Premier Yitzhak Shamir said Tuesday it was a “usual operation” and did not signal any new Israeli policy. Maj. Gen. Yossi Peled, commander of the northern region, said he did not anticipate any reaction from the Syrians.

According to some reports, the IDF forces were less than eight miles from Syrian positions in Lebanon at certain points. The Syrian army was said to have been placed on full alert.

Lebanese and UNIFIL sources said the operation included house-to-house searches in several villages on the lower western slopes of Mount Hermon.

These included the villages of Shouba, Shaya, Hasbaya and Kaukaba, the sources said. They said the IDF distributed leaflets warning the villagers not to support or lend aid to terrorists on their way to attack Israel.

As of Tuesday evening, the IDF was reported to have encountered no resistance in the villages or elsewhere in the search area.


The operation followed a significant increase in terrorist attacks and infiltration attempts along the northern border.

The most daring and successful, from the terrorists’ point of view, occurred last November, when a lone terrorist scaled the Israel-Lebanon border on a motorized hang glider and managed to kill six IDF soldiers and wound seven before he was killed.

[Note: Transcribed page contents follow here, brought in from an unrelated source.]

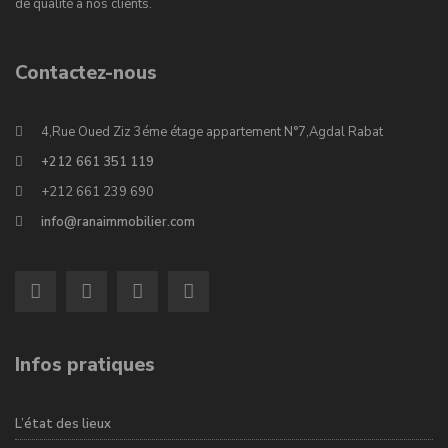
de qualité à nos clients.
Contactez-nous
4,Rue Oued Ziz 3éme étage appartement N°7,Agdal Rabat
+212 661 351 119
+212 661 239 690
info@ranaimmobilier.com
Infos pratiques
L’état des lieux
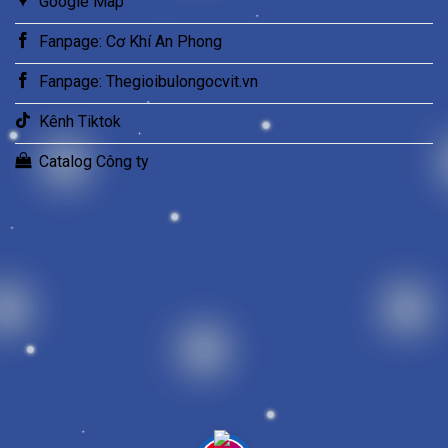
Google Map
Fanpage: Cơ Khí An Phong
Fanpage: Thegioibulongocvit.vn
Kênh Tiktok
Catalog Công ty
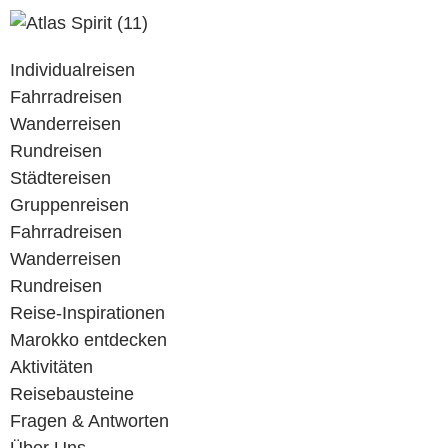
Individualreisen
Fahrradreisen
Wanderreisen
Rundreisen
Städtereisen
Gruppenreisen
Fahrradreisen
Wanderreisen
Rundreisen
Reise-Inspirationen
Marokko entdecken
Aktivitäten
Reisebausteine
Fragen & Antworten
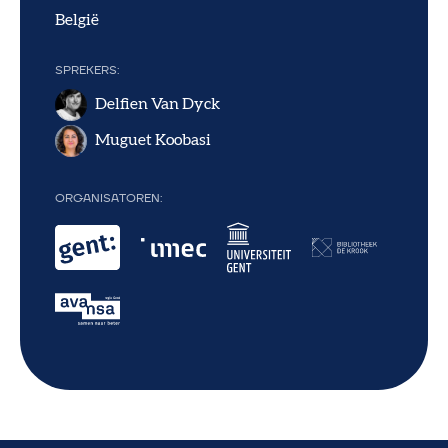
België
SPREKERS
Delfien Van Dyck
Muguet Koobasi
ORGANISATOREN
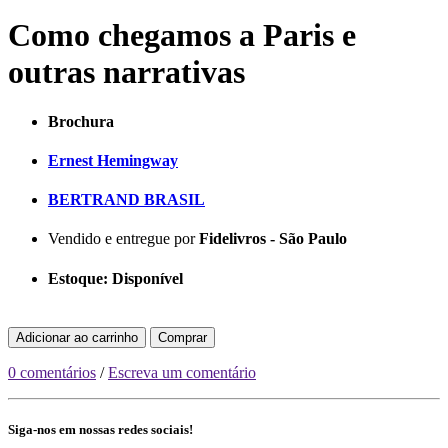
Como chegamos a Paris e
outras narrativas
Brochura
Ernest Hemingway
BERTRAND BRASIL
Vendido e entregue por
Fidelivros - São Paulo
Estoque:
Disponível
Adicionar ao carrinho
Comprar
0 comentários
/
Escreva um comentário
Siga-nos em nossas redes sociais!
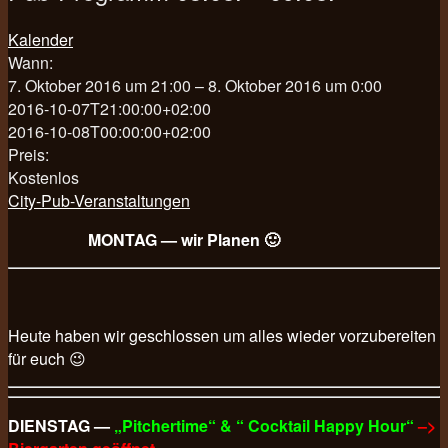
Kalender
Wann:
7. Oktober 2016 um 21:00 – 8. Oktober 2016 um 0:00
2016-10-07T21:00:00+02:00
2016-10-08T00:00:00+02:00
Preis:
Kostenlos
City-Pub-Veranstaltungen
MONTAG — wir Planen 🙂
Heute haben wir geschlossen um alles wieder vorzubereiten
für euch 😉
DIENSTAG —
„Pitchertime“ & “ Cocktail Happy Hour“
–>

More recent attempts have failed, but the IDF has sustained casualties. Two Israeli soldiers were killed in clashes with terrorist gangs last week. About 20 terrorists have been killed or captured in infiltration attempts in recent weeks.

But the aim of the current operation appears to be less to rout out terrorists than to demonstrate an IDF response and to warn villagers who may have sheltered terrorists. Most of the terrorists are believed to have fled the region in anticipation of an IDF move.

Defense Minister Yitzhak Rabin told Israel Radio Tuesday that the purpose was not to wipe out “nests of terrorists,” but to search for arms caches and warn local residents against cooperating with the PLO.

He said there have been no casualties and no prisoners taken. Rabin declined to say if any weapons were seized.